Requirement: Print out each entry without alteration, and keep the pictures out.

[Source data]

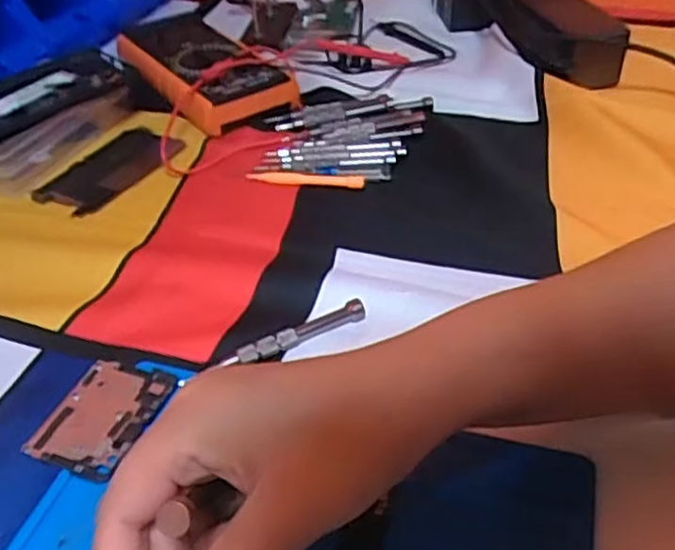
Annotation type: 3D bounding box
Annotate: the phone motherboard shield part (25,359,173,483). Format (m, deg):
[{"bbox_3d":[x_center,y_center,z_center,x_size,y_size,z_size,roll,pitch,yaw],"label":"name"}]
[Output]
[{"bbox_3d":[-0.113,0.068,0.341,0.046,0.005,0.063,14,42,17],"label":"phone motherboard shield part"}]

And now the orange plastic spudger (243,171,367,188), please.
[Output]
[{"bbox_3d":[-0.023,-0.068,0.495,0.082,0.007,0.012,6,41,8],"label":"orange plastic spudger"}]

Task answer:
Annotation type: 3D bounding box
Annotate: the phone motherboard shield part (25,359,173,483). Format (m, deg):
[{"bbox_3d":[x_center,y_center,z_center,x_size,y_size,z_size,roll,pitch,yaw],"label":"name"}]
[Output]
[{"bbox_3d":[-0.113,0.068,0.341,0.046,0.005,0.063,14,42,17],"label":"phone motherboard shield part"}]

And now the orange plastic spudger (243,171,367,188), please.
[Output]
[{"bbox_3d":[-0.023,-0.068,0.495,0.082,0.007,0.012,6,41,8],"label":"orange plastic spudger"}]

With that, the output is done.